Marsh dan Stoker 2011 melihat politik dalam dua pendekatan, yaitu pertama politik menentukan bidang penyelidikan dengan merujuk pada
arena atau himpunan institusi tertentu. Fokus kajian pada pendekatan ini
adalah politik behavioralis, teori pilihan rasional dan analisis identifikasi yang banyak digunakan untuk analisis politik yang berkaitan dengan
kegiatan pemerintahan dan kekuasaan yang terdapat di dalamnya.
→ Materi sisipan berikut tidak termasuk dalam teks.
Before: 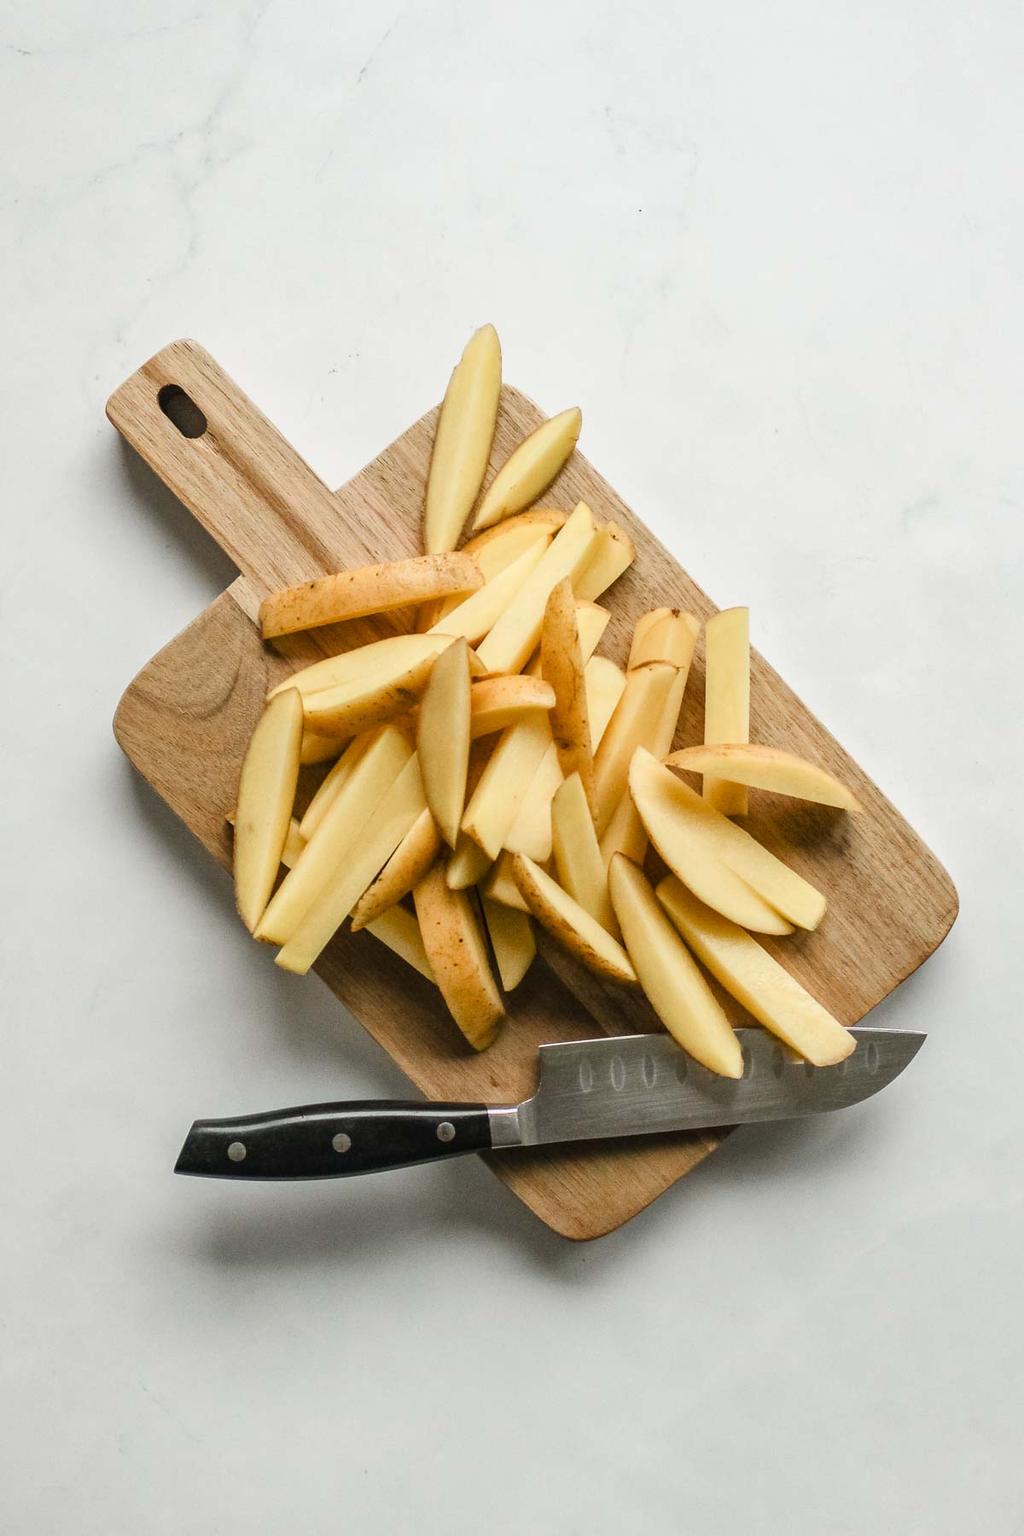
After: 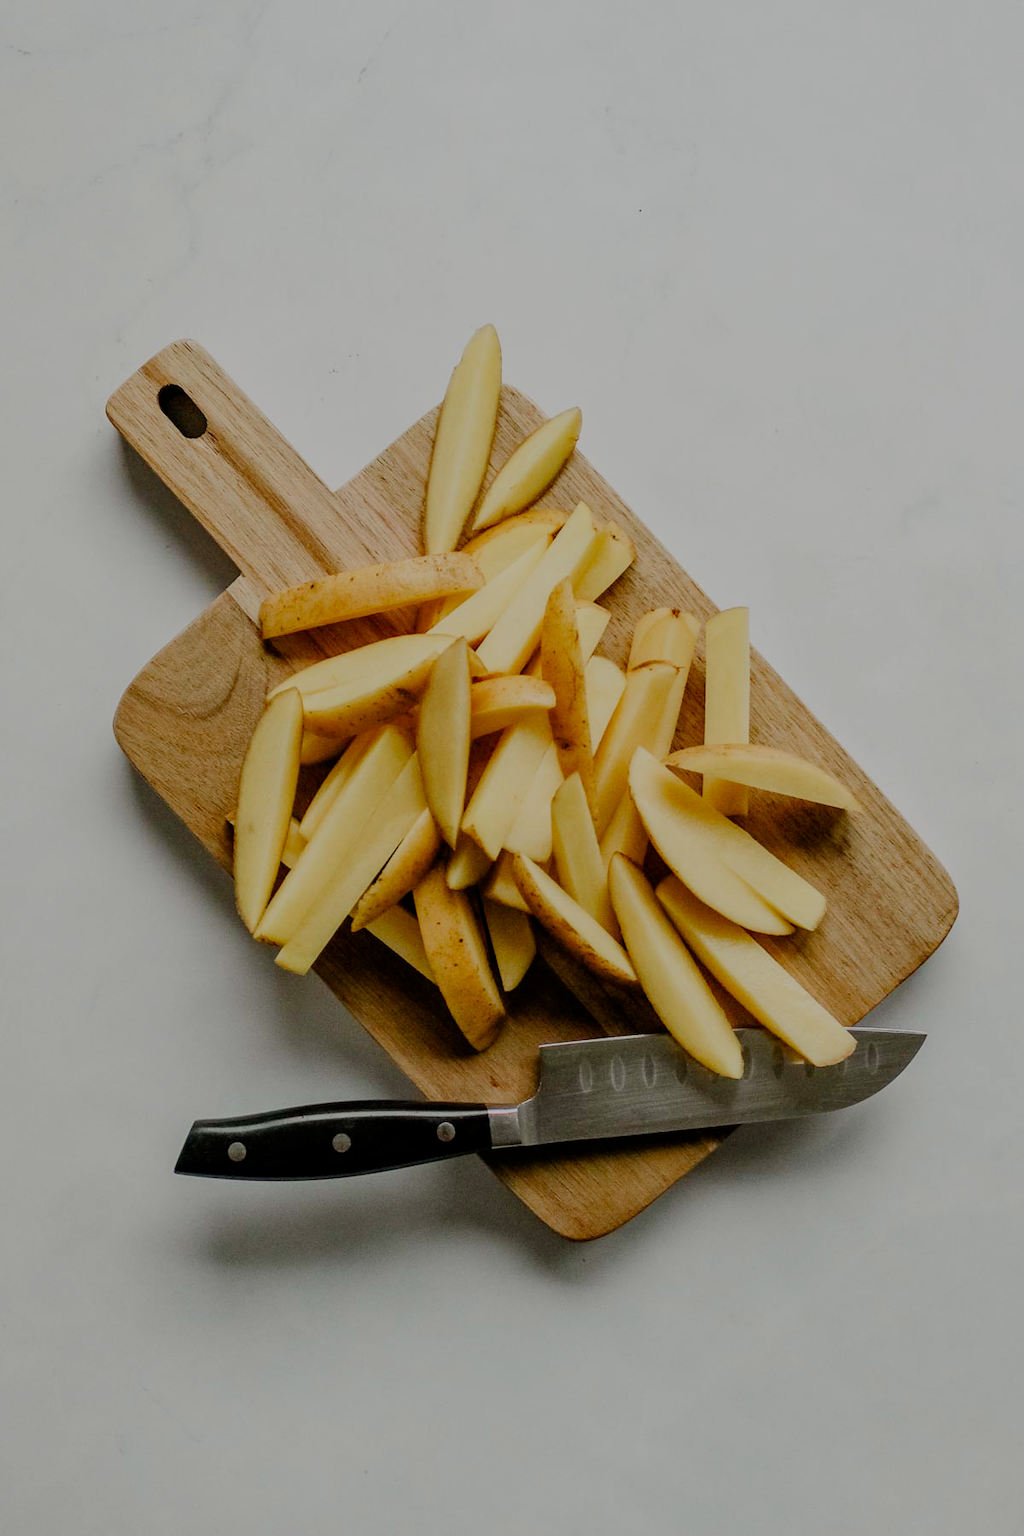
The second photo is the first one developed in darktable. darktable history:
filmic rgb: middle gray luminance 30%, black relative exposure -9 EV, white relative exposure 7 EV, threshold 6 EV, target black luminance 0%, hardness 2.94, latitude 2.04%, contrast 0.963, highlights saturation mix 5%, shadows ↔ highlights balance 12.16%, add noise in highlights 0, preserve chrominance no, color science v3 (2019), use custom middle-gray values true, iterations of high-quality reconstruction 0, contrast in highlights soft, enable highlight reconstruction true
contrast brightness saturation: saturation 0.18
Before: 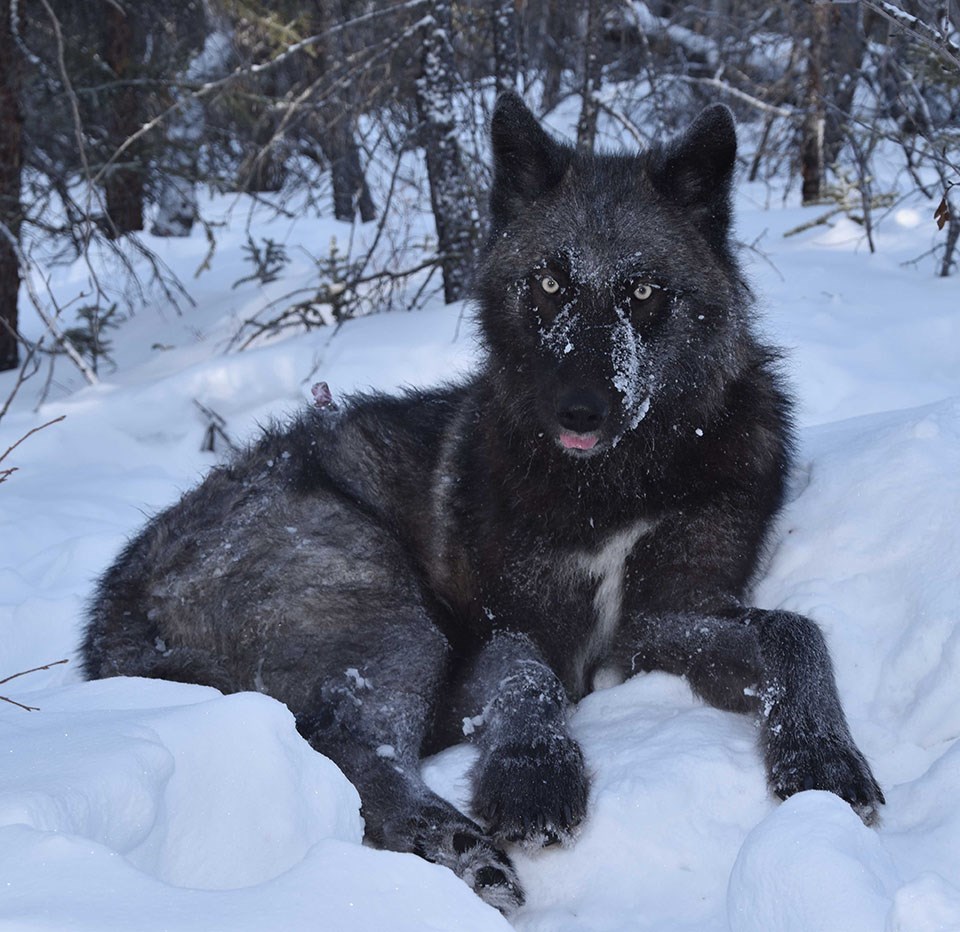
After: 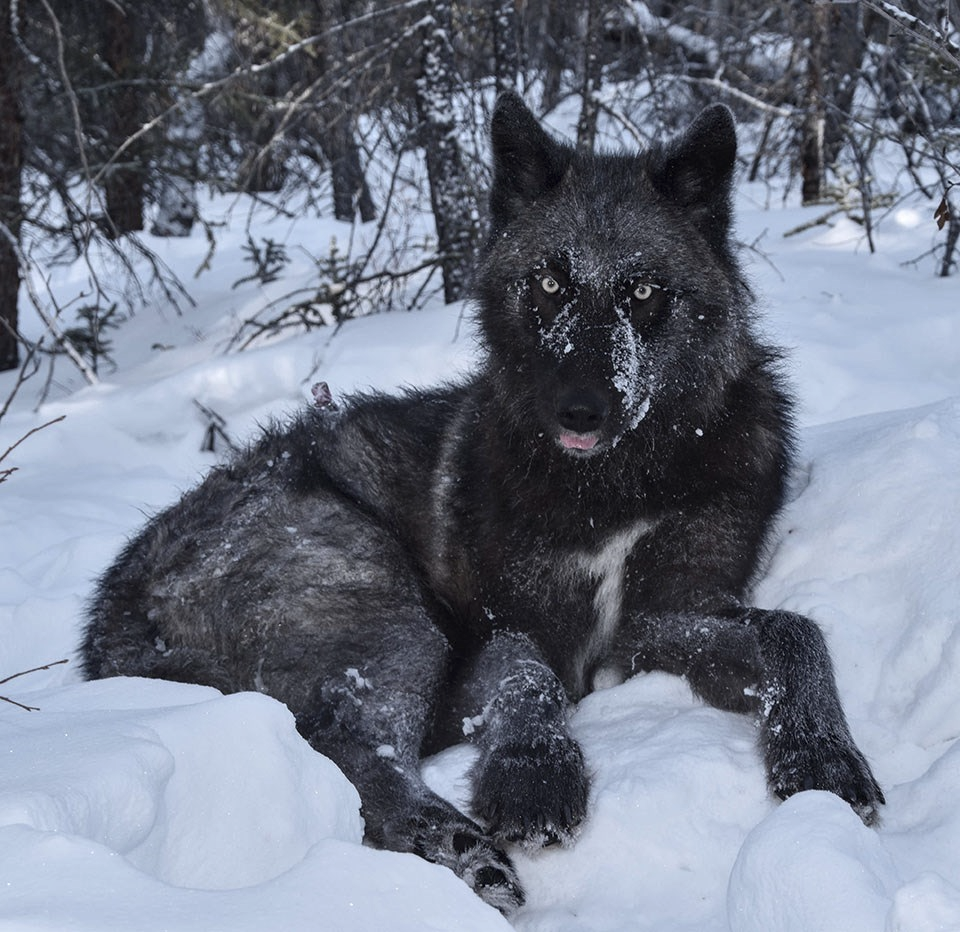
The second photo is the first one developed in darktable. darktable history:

Kedua, politik dipandang sebagai suatu proses sosial yang dapat diobservasi
dalam berbagai setting, yaitu membahas tentang pembagian kekuasaan yang tidak seimbang dalam masyarakat, bagaimana perjuangan untuk
mendapatkan kekuasaan dilakukan dan dampaknya terhadap penciptaan dan pembagian modal sosial, kesempatan hidup, dan kesejahteraan.
Modal sosial adalah kekuatan yang dimiliki oleh suatu masyarakat karena adanya saling kepercayaan, jejaring, komunikasi, hirarki
kepemimpinan dan norma tertentu yang diakui bersama Putnam et al. 1993. Sedangkan menurut Bourdieu dan Wacquant 1992 yang disitir
oleh Gauntlett 2011 dan Suminar 2013 menyebutkan bahwa modal sosial adalah kumpulan sumberdaya, baik aktual atau virtual, yang
terdapat pada seorang individu atau kelompok melalui kepemilikan aset yang ada pada suatu jaringan dan relasi pertemanan. Selain itu, modal
sosial merupakan sebuah sumberdaya yang dibangun berdasarkan kepercayaan trust dan pemberian nilai shared value serta terbangun
dari rajutan kebersamaan dari orang-orang yang ada dalam komunitas Coleman 1988; Gauntlett 2011. Dalam situasi tertentu, modal sosial
dapat bertransformasi menjadi modal politik dimana kekuatan-kekuatan sosial yang melekat pada diri individu dan atau komunitas secara nyata
dapat mempengaruhi pengambilan kebijakan dalam suatu proses politik Birner Wittmer 2000.